Realistically 2048 is about 600-digit. Factorization of a 100-400 digit number is more or less possible now. 600 is still hard, but maybe not totally impossible in the near future.
25519 was designed by D. J. Bernstein, who tenaciously fought a long legal battle against the US cryptography export regulations. He’s also strongly criticized various sabotages (backdoor) in NIST standardized cryptography algorithms, such as the random bit generation in Dual EC. That’s why people tend to like 25519, over RSA etc.
Nerdy footnotes 😅
multiplying two different large prime numbers
Technically, the two numbers are usually not proven primes (not a big deal: they’re most probably primes, just not mathematically proven…).

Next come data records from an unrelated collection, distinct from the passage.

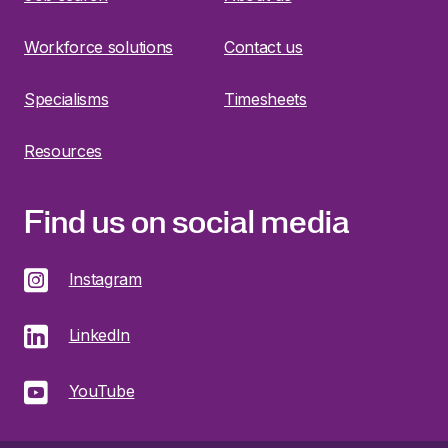
Workforce solutions
Contact us
Specialisms
Timesheets
Resources
Find us on social media
Instagram
LinkedIn
YouTube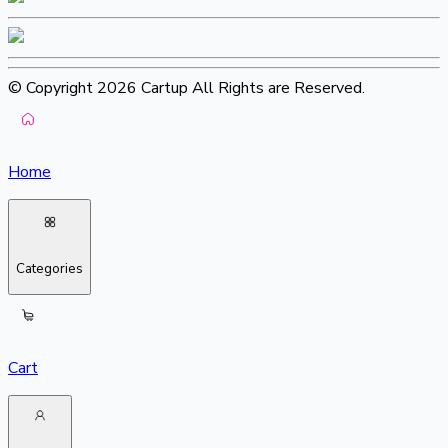
© Copyright 2026 Cartup All Rights are Reserved.
Home
Categories
Cart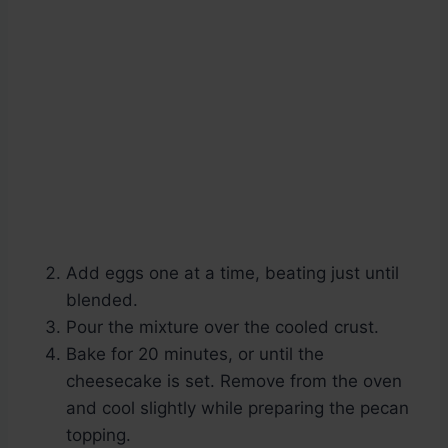
Add eggs one at a time, beating just until
blended.
Pour the mixture over the cooled crust.
Bake for 20 minutes, or until the
cheesecake is set. Remove from the oven
and cool slightly while preparing the pecan
topping.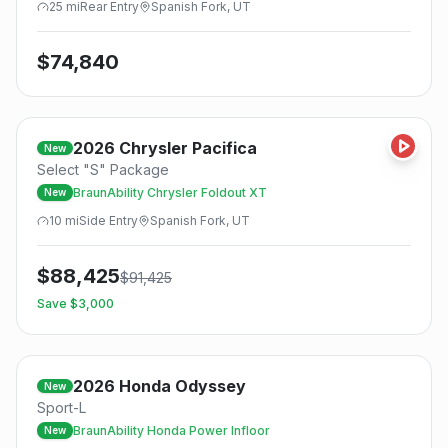
25
mi
Rear
Entry
Spanish Fork, UT
$
74,840
2026
Chrysler
Pacifica
New
Select "S" Package
BraunAbility Chrysler Foldout XT
New
10
mi
Side
Entry
Spanish Fork, UT
$
88,425
$
91,425
Save $
3,000
2026
Honda
Odyssey
New
Sport-L
BraunAbility Honda Power Infloor
New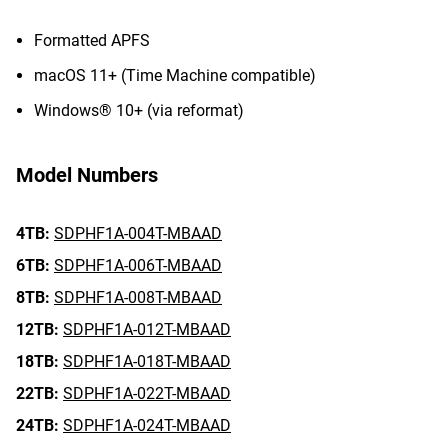
Formatted APFS
macOS 11+ (Time Machine compatible)
Windows® 10+ (via reformat)
Model Numbers
4TB:
SDPHF1A-004T-MBAAD
6TB:
SDPHF1A-006T-MBAAD
8TB:
SDPHF1A-008T-MBAAD
12TB:
SDPHF1A-012T-MBAAD
18TB:
SDPHF1A-018T-MBAAD
22TB:
SDPHF1A-022T-MBAAD
24TB:
SDPHF1A-024T-MBAAD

brute-force cracking a strong key would require an enormous amount of time
Obviously, one wouldn’t do a naive brute-force, like trial division. There are some number theoretic, sophisticated algorithms, and they’re getting stronger and stronger, both algorithm-wise and machine power-wise… Not too long ago, people were saying RSA512 was strong enough!
Looked into my key ring and found only a few RSA2048 keys (used by old Proton users). Apparently most devs use Ed or RSA4096 to sign today. Even Thunderbird (its OpenPGP is convenience first, security second, in a sense that your sec key is not passphrase-protected) generates at least RSA3072, RSA2048 is not even an option!
Though this news might be a joke, it’s totally possible that RSA2048 (or RSA itself) becomes eventually obsolete. Which doesn’t mean cryptography in general will be broken, of course. There are different kinds of "one-way" problems, like Ed, already widely used, based on elliptic curves.
If a faster factorization algorithm is found (though that may be proved to be impossible after all), it’s essentially great news. Even Gauss said, “the dignity of the science itself seems to require that every possible means be explored for the solution” (of primality test and factorization), meaning “We must try everything to find a better way to factor a big number!” (which also implies “a more effective attack against RSA!”).
Though no one wants broken cryptography, factorization is something number theorists would love to do quickly too, if possible at all.